The ‘Messiah’ walked on water, a looming Neymar a few paces ahead of him. But towering over them all, watching from the banks of the Kurungattu Kadavu river, was the 45-foot-tall Ronaldo.
Last week, this image from Pullavoor village in Kerala’s Kozhikode district, of cut-outs of three of the sport’s all-time greats, captured the height of football frenzy in a state that has already begun dressing up for the biggest sporting event in four years — the FIFA World Cup, to be held in Qatar.
#FIFAWorldCup fever has hit Kerala 🇮🇳
Giant cutouts of Neymar, Cristiano Ronaldo and Lionel Messi popped up on a local river ahead of the tournament.
— FIFA.com (@FIFAcom) November 8, 2022
FIFA, the international body governing football, had shared a photograph of the cutouts in the Pullavoor river and tweeted, “#FIFAWorldCup fever has hit Kerala.”
FIFA’s acknowledgment of Kerala’s obsession with the sport prompted CM Pinarayi Vijayan to respond with a tweet: “Kerala and Keralites have always loved football and it is on full display with #Qatar2022 around the corner. Thank you @FIFA for acknowledging our unmatched passion for the sport.”
Pullavoor football fans, however, say they aren’t surprised, even if a little amused, at the sudden attention that their village has got. “Football world cups have always been a carnival for us.

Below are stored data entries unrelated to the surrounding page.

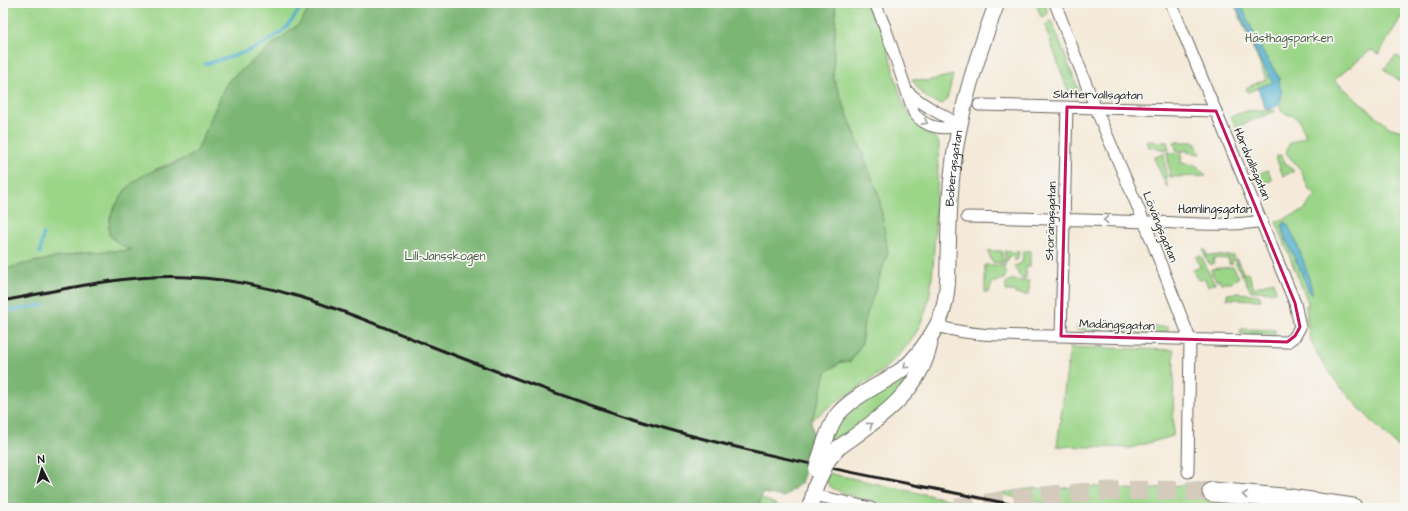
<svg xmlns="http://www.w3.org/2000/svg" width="1408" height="511" font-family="'Architects Daughter',sans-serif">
<rect width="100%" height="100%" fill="#f6f6f2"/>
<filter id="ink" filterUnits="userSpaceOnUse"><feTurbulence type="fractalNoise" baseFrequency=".025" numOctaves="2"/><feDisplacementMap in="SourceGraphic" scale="8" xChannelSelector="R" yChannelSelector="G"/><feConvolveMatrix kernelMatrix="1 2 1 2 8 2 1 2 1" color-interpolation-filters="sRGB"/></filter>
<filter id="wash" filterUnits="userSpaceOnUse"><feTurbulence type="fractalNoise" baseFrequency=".012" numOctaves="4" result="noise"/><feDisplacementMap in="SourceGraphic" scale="16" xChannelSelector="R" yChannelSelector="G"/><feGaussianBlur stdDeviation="0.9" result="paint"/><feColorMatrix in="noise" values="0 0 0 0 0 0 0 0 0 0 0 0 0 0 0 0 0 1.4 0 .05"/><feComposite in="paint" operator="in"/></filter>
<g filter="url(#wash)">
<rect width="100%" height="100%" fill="#f5ead9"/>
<path fill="#9bd588" stroke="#5c7852" d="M 3,3 L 313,3 L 300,23 L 229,80 L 224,88 L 197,151 L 189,157 L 156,169 L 125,190 L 110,216 L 109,235 L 119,244 L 133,250 C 86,252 47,257 3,270 Z
M 834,3 L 867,3 C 889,31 891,76 906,109 C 913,125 930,129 939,143 C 938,172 936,201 935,231 C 932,283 934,323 892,362 C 868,386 836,399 811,421 L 820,397 L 826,372 L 841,362 L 851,361 L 862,343 L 863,326 L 888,252 L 879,196 L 833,77 L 836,11 Z
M 1036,3 L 1045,3 L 1048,14 L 1041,17 Z
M 1234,3 L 1405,3 L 1405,17 L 1401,17 L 1379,54 L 1371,50 L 1334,80 L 1389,127 L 1405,132 L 1405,453 C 1376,426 1325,377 1311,341 C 1307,330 1307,317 1306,305 L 1309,305 L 1276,222 L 1303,211 L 1316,195 L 1309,190 L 1301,170 L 1286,153 L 1289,144 L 1306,136 L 1298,118 L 1282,112 L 1276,93 L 1269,84 L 1248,92 L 1246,88 L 1266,79 Z
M 1051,20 L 1079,91 L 1068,91 L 1045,26 Z
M 1396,56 L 1405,60 L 1405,85 L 1384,69 Z
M 953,75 L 947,100 L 943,104 C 927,102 920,92 912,79 L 927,81 Z
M 1261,110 L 1276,111 L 1236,127 L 1231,116 L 1247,111 Z
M 1147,141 L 1167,142 L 1169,150 L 1149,147 Z
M 1174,142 L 1195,142 L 1200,154 L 1187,152 L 1187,150 L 1183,150 L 1183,152 L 1177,151 Z
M 1167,152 L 1182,154 L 1181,163 L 1196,165 L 1206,176 L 1170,177 Z
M 1164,153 L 1167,187 L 1154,158 Z
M 1281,155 L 1286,164 L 1294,171 L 1283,176 L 1276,157 Z
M 1268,170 L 1272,180 L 1260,185 L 1256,175 Z
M 1030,250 L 1030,267 L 1026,267 L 1026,278 L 1020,277 L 1014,266 L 1022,263 L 1023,252 Z
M 1203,250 L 1206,250 L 1206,255 L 1234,256 L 1232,264 L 1229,264 L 1229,259 L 1214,258 L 1213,264 L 1210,264 L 1206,259 Z
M 988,251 L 1002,251 L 1002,263 L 992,262 Z
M 1005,251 L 1019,252 L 1018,259 L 1014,261 L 1014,256 L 1008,256 L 1008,261 L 1004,263 Z
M 1201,256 C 1206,265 1208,274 1215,283 L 1208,286 L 1204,278 L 1198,280 L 1193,270 L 1200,267 L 1196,257 Z
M 1236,258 L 1244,274 L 1248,273 L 1254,288 L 1273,281 L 1276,292 L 1251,291 L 1236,264 Z
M 985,265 L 1005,265 L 1003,270 L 1007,272 L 1004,279 L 992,283 L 989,292 L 985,293 Z
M 1233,267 L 1239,277 L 1231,283 L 1221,283 L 1219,279 L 1217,281 L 1212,274 L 1211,269 Z
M 1010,280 L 1029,281 L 1029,295 L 1015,294 L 1015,291 L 1006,291 L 1006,283 Z
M 1237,293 L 1259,295 L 1261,300 L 1227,299 L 1227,294 Z
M 1077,326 L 1103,326 L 1103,331 L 1077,330 Z
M 1119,326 L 1168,327 L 1168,332 C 1157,332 1147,335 1135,335 C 1130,334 1125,331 1119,331 Z
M 1241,329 L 1275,330 L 1275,335 L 1240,334 Z
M 1070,347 L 1174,350 L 1173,436 L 1130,448 L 1057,446 Z
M 916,365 L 900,394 L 834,447 L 825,431 L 834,419 Z
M 828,473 L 960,502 L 980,508 L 894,508 L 845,494 L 832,488 L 826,482 Z
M 1196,483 L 1210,483 L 1209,508 L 1065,508 L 999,494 L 1035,488 L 1054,489 L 1084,486 L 1140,490 Z
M 761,498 L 784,508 L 758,508 Z"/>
<path fill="#7cb674" stroke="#4c6948" d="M 313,3 L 834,3 L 836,11 L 833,77 L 879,196 L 888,252 L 863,326 L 862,343 L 851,361 L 841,362 L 826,372 L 820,397 L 811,421 L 814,440 L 801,483 L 784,497 L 763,493 L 758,508 L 3,508 L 3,270 L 24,264 L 85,252 L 131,250 L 119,244 L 109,235 C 108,222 111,214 117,203 C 140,162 167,175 197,151 L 224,88 L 229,80 L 300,23 Z"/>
<path fill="#51b0cf" stroke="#366676" d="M 1235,3 L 1240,3 L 1261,49 L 1280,79 L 1278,80 C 1284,94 1284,107 1267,110 L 1265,108 L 1258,88 L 1273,82 L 1261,63 Z
M 1285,222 C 1291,224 1313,284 1312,294 L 1309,292 L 1300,269 L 1286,240 L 1282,226 Z"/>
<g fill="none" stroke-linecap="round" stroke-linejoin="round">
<path stroke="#51b0cf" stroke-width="3" d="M 205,64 C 232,57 258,50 280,33 C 290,26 297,13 303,3
M 40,253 L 43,234
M 3,312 L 44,305"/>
</g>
</g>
<g filter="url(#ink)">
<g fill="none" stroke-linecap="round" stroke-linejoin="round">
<path stroke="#d4cbbd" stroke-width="19" stroke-dasharray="19 10" stroke-linecap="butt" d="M 956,508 C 1041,493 1127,487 1212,492"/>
<defs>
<path id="street" d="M 875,3 L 885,27 L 914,113 C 925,128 943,130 960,126
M 1055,3 L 1095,107 L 1148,231 L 1190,339 L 1188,472
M 908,92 C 925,108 942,113 960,126
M 979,105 L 1216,111
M 967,217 C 1029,218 1091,220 1153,222 C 1187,223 1228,227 1262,221
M 937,326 C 977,338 1019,335 1060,336 C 1136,338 1211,340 1287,342 L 1295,336 L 1300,327 L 1295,303 L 1171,3
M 1061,336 L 1067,107
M 814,495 L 871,508"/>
<g id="secondary">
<path id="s1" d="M 824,444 C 828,434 831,422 838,414 C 855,395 880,385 900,371 C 914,362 933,335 940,319 C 948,299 948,277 948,256 C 949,229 949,202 952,175 C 958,115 976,59 997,3"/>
<path d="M 838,448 C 876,421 920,393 930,343"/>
<path d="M 810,508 L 816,485"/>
</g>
<path id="highway" d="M 1212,492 L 1283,498 L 1353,508"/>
</defs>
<use href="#street" stroke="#68645e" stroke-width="13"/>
<use href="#secondary" stroke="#68645e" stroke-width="17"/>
<use href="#highway" stroke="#68645e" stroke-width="21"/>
<use href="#street" stroke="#fff" stroke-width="11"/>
<use href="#secondary" stroke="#fff" stroke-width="15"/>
<use href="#highway" stroke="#fff" stroke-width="19"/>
<path stroke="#1c1c1c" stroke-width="3" d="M 3,301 C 64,289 125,274 188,277 C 275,281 343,311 423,343 C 492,370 562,397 633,419 C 763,459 897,480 1029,508"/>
<defs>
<path id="secondary-bridge" d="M 816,470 L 824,444
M 816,485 L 828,460 L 838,448"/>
</defs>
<use href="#secondary-bridge" stroke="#68645e" stroke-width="17" stroke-linecap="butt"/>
<use href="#secondary-bridge" stroke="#fff" stroke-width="15"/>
</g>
<defs><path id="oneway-chevron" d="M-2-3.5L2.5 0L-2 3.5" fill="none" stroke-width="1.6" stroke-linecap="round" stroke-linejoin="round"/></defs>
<g stroke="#999">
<use href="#oneway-chevron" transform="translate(925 122) rotate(28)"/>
<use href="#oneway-chevron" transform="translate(1106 220) rotate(-177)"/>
<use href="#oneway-chevron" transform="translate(906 366) rotate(137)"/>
<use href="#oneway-chevron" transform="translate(870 425) rotate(-36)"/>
<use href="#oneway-chevron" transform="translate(1245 495) rotate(-175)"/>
</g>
</g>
<path fill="none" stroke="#c2185b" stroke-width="3" stroke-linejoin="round" d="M 1067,107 L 1216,111 L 1295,303 L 1300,327 L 1295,336 L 1287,342 L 1061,336 Z"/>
<g text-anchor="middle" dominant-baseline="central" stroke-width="3.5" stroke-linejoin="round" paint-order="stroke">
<g font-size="12" fill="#485d42" stroke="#f6f6f2">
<text x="1289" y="38">Hästhagsparken</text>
<text x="445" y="256">Lill-Jansskogen</text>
</g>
<g font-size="12" fill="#1c1c1c" stroke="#f6f6f2">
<text transform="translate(1098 95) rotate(1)">Slåttervallsgatan</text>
<text transform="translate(1252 164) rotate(67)">Hårdvallsgatan</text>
<text stroke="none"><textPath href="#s1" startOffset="327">Bobergsgatan</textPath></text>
<text x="1215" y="209">Hamlingsgatan</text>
<text transform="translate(1051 221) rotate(-88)">Storängsgatan</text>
<text transform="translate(1160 227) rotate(68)">Lövängsgatan</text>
<text transform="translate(1117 325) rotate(2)">Madängsgatan</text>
</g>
</g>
<rect width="1408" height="511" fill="none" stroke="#f6f6f2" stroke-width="16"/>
<g transform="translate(42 469) rotate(355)" stroke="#f6f6f2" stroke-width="3" paint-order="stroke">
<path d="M0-3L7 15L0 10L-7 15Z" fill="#1c1c1c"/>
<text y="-6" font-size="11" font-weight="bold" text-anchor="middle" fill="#1c1c1c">N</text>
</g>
</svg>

Last time, we put up a giant Argentina flag across the river and that created quite a buzz too,” says Jabir, 28, who owns a jewellery store in the village.
This time, too, it was Jabir who, around six months ago, came up with the idea of placing a cutout of Messi mid-stream, on a small island of green.

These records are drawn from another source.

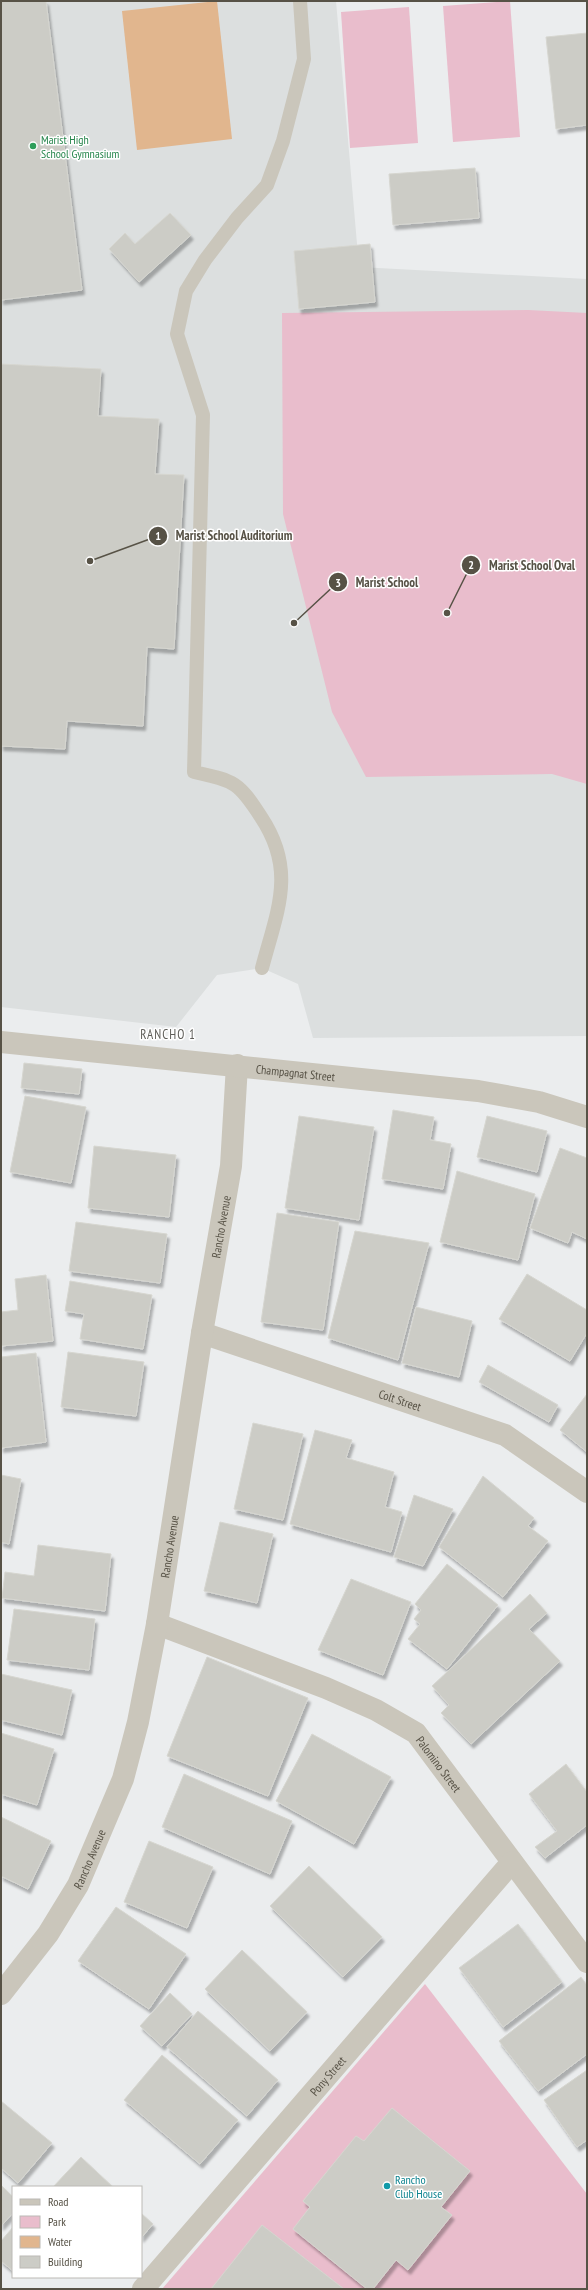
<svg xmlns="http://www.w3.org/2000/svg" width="588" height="2290" viewBox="0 0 588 2290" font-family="'PT Sans Narrow',sans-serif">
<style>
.education{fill:#dcdfdf}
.green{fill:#e9bdcc}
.water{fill:#e1b68e}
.building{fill:#ccccc6;stroke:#d6d6d0;filter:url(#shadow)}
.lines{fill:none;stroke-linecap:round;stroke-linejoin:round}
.service{stroke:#cac6bb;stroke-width:14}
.minor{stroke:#cac6bb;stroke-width:22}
.tertiary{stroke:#cac6bb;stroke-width:22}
.leisure-dot{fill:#2e9e5b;stroke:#fff;stroke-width:1.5}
.culture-dot{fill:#0f9aa8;stroke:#fff;stroke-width:1.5}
.labels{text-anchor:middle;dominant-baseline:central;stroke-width:3;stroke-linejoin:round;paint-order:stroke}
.leisure-label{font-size:12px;fill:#27864d;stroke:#fff;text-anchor:start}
.street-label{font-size:12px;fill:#575246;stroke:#fff}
.culture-label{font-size:12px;fill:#0d838f;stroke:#fff;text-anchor:start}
.neighbourhood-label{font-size:13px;letter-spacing:1px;fill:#5f5e59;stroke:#fff}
.leader{fill:none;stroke:#575246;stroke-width:1.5}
.callout-dot{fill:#575246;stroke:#fff;stroke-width:1.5}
.mark-label{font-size:12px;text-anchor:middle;font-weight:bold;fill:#fff}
.callout-label{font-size:13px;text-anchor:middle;font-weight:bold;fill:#575246;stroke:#fff;stroke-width:3;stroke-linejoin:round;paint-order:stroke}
</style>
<defs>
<filter id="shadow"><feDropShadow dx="2.5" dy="4.5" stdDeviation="1" flood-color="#0004"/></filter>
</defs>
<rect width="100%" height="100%" fill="#ebedee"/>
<path class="education" d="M1,1h335l23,266 228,12v757l-274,2 -15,-54 -36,-16 -45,7 -41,52 -175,-20z"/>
<g class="green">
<path d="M510,1l10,136 -67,5 -10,-136z"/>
<path d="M409,7l9,136 -68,5 -9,-136z"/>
<path d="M528,310l59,3v471l-35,-10 -186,3 -34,-65 -49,-198 -1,-201z"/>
<path d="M425,1984l162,210v95h-425z"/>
</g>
<path class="water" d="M217,1l15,138 -95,11 -15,-139z"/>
<g class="building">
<path d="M1,1h45l36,289 -81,10z"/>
<path d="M587,33v92l-31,4 -10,-92z"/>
<path d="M475,168l4,50 -86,7 -4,-51z"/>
<path d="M170,213l21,22 -52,47 -30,-33 16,-16 10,11z"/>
<path d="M370,244l5,58 -76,7 -5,-58z"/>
<path d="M1,364l100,5 -3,47 61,3 -4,55 29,1 -10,174 -27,-2 -4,79 -76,-5 -2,28 -64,-3z"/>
<path d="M24,1063l58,6 -3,25 -58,-6z"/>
<path d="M25,1096l61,11 -15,76 -61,-11z"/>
<path d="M393,1110l41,7 -4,23 21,4 -8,45 -61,-10z"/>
<path d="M299,1116l75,11 -15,93 -74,-12z"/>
<path d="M487,1116l60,15 -10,41 -60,-15z"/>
<path d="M94,1146l82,9 -7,62 -81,-9z"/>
<path d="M560,1148l27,10v81l-15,-7 -4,11 -38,-15z"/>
<path d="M457,1171l78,23 -17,66 -78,-18z"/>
<path d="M277,1213l62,9 -16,108 -62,-8z"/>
<path d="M76,1222l91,12 -7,49 -91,-12z"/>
<path d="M355,1231l74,12 -31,117 -70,-22z"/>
<path d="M527,1274l60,36v23l-17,28 -71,-42z"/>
<path d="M46,1275l7,66 -52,5v-34l17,-2 -3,-31z"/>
<path d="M70,1281l82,14 -9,54 -63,-10 4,-25 -19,-3z"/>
<path d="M416,1307l56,14 -13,56 -57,-14z"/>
<path d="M68,1352l76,10 -8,54 -75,-9z"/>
<path d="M36,1353l10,89 -45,6v-91z"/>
<path d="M488,1365l70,40 -9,17 -70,-40z"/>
<path d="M587,1394v58l-27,-22z"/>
<path d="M253,1423l50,11 -20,86 -49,-11z"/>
<path d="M315,1430l37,10 -6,18 48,14 -9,35 17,5 -11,40 -101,-28z"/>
<path d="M1,1475l20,4 -12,65 -8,-2z"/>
<path d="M483,1476l51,42 -6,8 20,15 -45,56 -64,-50z"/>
<path d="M414,1495l39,14 -30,57 -29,-9z"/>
<path d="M220,1522l53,12 -16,69 -53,-12z"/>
<path d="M38,1545l73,9 -6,57 -103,-13 3,-26 29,4z"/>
<path d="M447,1564l51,41 -51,64 -39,-30 12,-15 -6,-5 7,-9 -6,-6z"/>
<path d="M351,1579l60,23 -28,73 -65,-25z"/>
<path d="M530,1594l17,19 -18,16 31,32 -89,83 -30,-31 8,-8 -17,-19z"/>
<path d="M14,1609l81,10 -6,51 -82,-10z"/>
<path d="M207,1657l101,41 -40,98 -101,-40z"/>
<path d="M1,1674l71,16 -10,45 -61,-15z"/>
<path d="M1,1733l53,16 -17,56 -36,-11z"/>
<path d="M312,1734l79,43 -37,67 -78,-43z"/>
<path d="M566,1764l21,28v33l-42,33 -10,-11 22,-16 -28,-37z"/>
<path d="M184,1774l108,47 -22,53 -108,-47z"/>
<path d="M1,1817l50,24 -23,48 -27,-13z"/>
<path d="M149,1841l64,26 -26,61 -63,-26z"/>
<path d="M309,1866l73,71 -39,40 -73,-71z"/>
<path d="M116,1907l70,47 -37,55 -71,-48z"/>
<path d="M518,1924l44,58 -59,45 -44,-59z"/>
<path d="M242,1950l65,62 -37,39 -65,-62z"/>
<path d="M581,1977l6,8v69l-49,37 -39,-50z"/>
<path d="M170,1993l22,21 -30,32 -22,-20z"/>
<path d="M198,2011l80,69 -31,36 -80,-69z"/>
<path d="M162,2055l76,65 -38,44 -76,-64z"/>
<path d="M587,2070v70l-10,7 -33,-47z"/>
<path d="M1,2101l51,42 -34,40 -17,-15z"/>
<path d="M392,2108l78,63 -29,36 11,8 -44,55 -12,-10 -23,29h-6l-74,-60 17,-22 -7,-6 53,-65 8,5z"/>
<path d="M81,2157l32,30h-60z"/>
<path d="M1,2185l12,12v16l-12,13z"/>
<path d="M141,2213l12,11 -12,14z"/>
<path d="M262,2225l82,64h-133z"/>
<path d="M13,2227v44l-12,-10v-20z"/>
</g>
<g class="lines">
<path class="service" d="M262,968c15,-57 35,-97 -1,-151 -23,-36 -27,-36 -67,-45l9,-357 -26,-81 9,-43 19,-31 32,-42 30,-33 16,-44 21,-82 -4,-58"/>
<g class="minor">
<path id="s1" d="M202,1333l303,102 82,57"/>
<path id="s2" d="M157,1624l169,64 50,22 40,23 171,229"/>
<path id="s3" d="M1,1994l47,-60 30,-49 45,-106 15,-57 19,-98 45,-291 29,-167 6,-101"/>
<path id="s4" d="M143,2289l369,-427"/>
</g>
<path class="tertiary" id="s5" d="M1,1042l477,49 61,11 48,15"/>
</g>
<circle class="leisure-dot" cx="33" cy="146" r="4"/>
<circle class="culture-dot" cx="387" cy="2186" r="4"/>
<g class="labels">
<g class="leisure-label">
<text x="41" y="139">Marist High<tspan x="41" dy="14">School Gymnasium</tspan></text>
</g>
<g class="street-label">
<text stroke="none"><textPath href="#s5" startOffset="296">Champagnat Street</textPath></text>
<text stroke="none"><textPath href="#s3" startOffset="810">Rancho Avenue</textPath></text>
<text stroke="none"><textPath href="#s1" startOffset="209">Colt Street</textPath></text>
<text stroke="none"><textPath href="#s3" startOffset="486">Rancho Avenue</textPath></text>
<text stroke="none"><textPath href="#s2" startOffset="320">Palomino Street</textPath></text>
<text stroke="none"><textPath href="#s3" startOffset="162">Rancho Avenue</textPath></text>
<text stroke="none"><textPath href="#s4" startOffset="282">Pony Street</textPath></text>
</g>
<g class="culture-label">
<text x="395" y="2179">Rancho<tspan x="395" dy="14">Club House</tspan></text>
</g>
<g class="neighbourhood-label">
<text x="168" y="1034">RANCHO 1</text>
</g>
</g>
<path class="leader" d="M90 561L158 536M447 613L471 565M294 623L338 582"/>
<g class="callout-dot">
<circle cx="90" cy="561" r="4"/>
<circle cx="447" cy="613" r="4"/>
<circle cx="294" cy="623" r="4"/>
<circle cx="158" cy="536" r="10"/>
<circle cx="471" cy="565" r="10"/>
<circle cx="338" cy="582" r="10"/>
</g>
<g class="mark-label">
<text x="158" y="540">1</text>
<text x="471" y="569">2</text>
<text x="338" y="587">3</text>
</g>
<g class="callout-label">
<text x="234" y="540">Marist School Auditorium</text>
<text x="532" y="570">Marist School Oval</text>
<text x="387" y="587">Marist School</text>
</g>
<rect width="588" height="2290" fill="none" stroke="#575246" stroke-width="4"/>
<rect x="12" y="2186" width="130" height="92" fill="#ffffff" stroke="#bcbab5"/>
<rect x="20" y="2199" width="20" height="6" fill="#cac6bb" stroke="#bcbab5"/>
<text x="48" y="2206" font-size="12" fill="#575246">Road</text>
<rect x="20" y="2216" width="20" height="12" fill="#e9bdcc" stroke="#bcbab5"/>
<text x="48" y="2226" font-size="12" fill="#575246">Park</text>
<rect x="20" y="2236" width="20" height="12" fill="#e1b68e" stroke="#bcbab5"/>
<text x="48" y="2246" font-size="12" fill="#575246">Water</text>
<rect x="20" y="2256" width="20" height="12" fill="#ccccc6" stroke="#bcbab5"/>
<text x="48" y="2266" font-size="12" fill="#575246">Building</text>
</svg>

In recent years, Pullavoor, a village of Gulf expatriates in Kunnamangalam block of Kozhikode, has largely been split down the middle over their football loyalties towards Argentinian Messi and Brazilian Neymar. Jabir says he has been a Messi fan for as long as he can remember.
“After we put up Messi’s cut-out, Neymar fans outdid us by putting up a taller, 40-ft one, of their hero. But it was all in the right spirit. We didn’t feel snubbed. There is a bridge near the river, it provides the best view. What a sight these cut-outs are! The whole world knows our village now,” he says, beaming.
Akbar, who put up the Neymar cut-out with his friends, says, “Messi fans were trying to needle us, so we got back with Neymar.”
The comeback by the Neymar fans involved an elaborate plan. “We have a WhatsApp group with more than 75 Brazil fans. I brought up the plan to install a cutout of Neymar in the river and managed to convince the group to contribute. Many non-resident Keralites pitched in too,” says Akbar, 29, who owns a mobile phone store in the village.
And in a magnanimous display of sportsmanship, the fans decided Ronaldo, that other GOAT, couldn’t be left behind. “There are only four-five Ronaldo fans here, but we thought we had to give them a representation as well. So of us — Messi, Neymar and Ronaldo fans — pooled in money for the cut-out,” says Akbar.
As it turned out, at 45 feet, the Ronaldo cut-out ended up being the tallest of the lot.
As with almost everything else in Kerala, the cut-outs generated a heated debate — and a complaint to the Koduvally Municipality — over whether they were impeding the flow of the river.
Abdu Vellara, chairperson of the Koduvally Municipality who is from Pullavoor, says, “We have always been a football-loving crowd. Our village has a history of boisterous celebrations. Earlier, private individuals would screen matches, but this year, our municipality has decided to place a huge screen in the village for everyone to watch. And no… the cutouts won’t come in the way of the river. The controversy is just baseless.”
MLA PTA Rahim, too, says the controversy is unwarranted, “I visited the spot today and saw many people posing with the cut-outs and taking photographs. The villagers are euphoric at all this attention.”
Like most other evenings, children and men gather at the New Friends ground. But these days, with the World Cut frenzy building up, the ‘players’ have traded their shirts for jerseys of their favourite teams — mostly the striped blue of Argentina and the yellow of Brazil. As players tackle the ball and occasionally send it racing across the ground, they let out loud roars. Metres away, at the Kurungattu Kadavu river, the cut-outs sway gently in the evening breeze — a silent acknowledgement from the GOATS of Pullavoor’s passion for the sport.